__SOURCE PASSAGE__.
▼

The wrenching sorrow of tragedies on a Virginia campus, a Minnesota highway bridge and deep inside a Utah coal mine is compounded by a question that echoes: Could this have been prevented?
Thousands lose their homes in a mortgage and credit crisis that worsened despite repeated assurances that the worst had passed.
Every year has grim headlines. But the story of 2007 was the frustration that wound through so much of the news. Americans repeatedly confronted the same images and the same misgivings in many of the year's biggest stories.
The frustration factor was personified by former U.S. Attorney General Alberto Gonzales, at the vortex of criticism over the dismissal of eight federal prosecutors. When the story began around the New Year, most would have figured it as a mildly sensational, fairly routine political brouhaha.
Then it stretched into the spring and summer, with an endless loop of Gonzales' vaguely apologetic denials. Called before Congress in April, he found more than 70 ways to say he could not remember what had happened. Any day now, pundits speculated, Gonzales could take the fall.
By the time Gonzales finally did resign effective in September, the focus on right or wrong had largely been replaced by a grinding frustration over why resolution any resolution had taken so long. Even when it ended, it did so without clarity.

▲

__WHAT THE TASK ASKS__. In the passage on the news of 2007, how many federal prosecutors were dismissed in the controversy surrounding Alberto Gonzales?

__MATERIAL SUPPLIED__.
▼

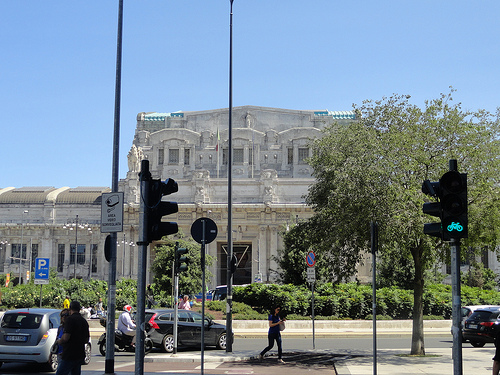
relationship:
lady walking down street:
[255, 302, 289, 367] [155, 331, 499, 352]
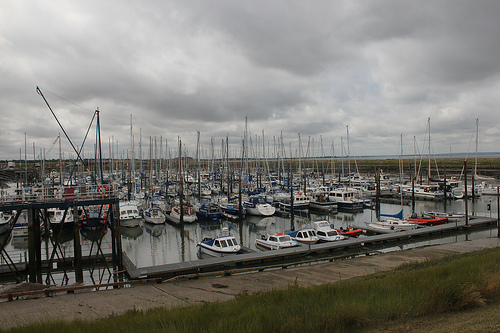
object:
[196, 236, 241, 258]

▲

__SOLUTION TO THIS PROBLEM__. Eight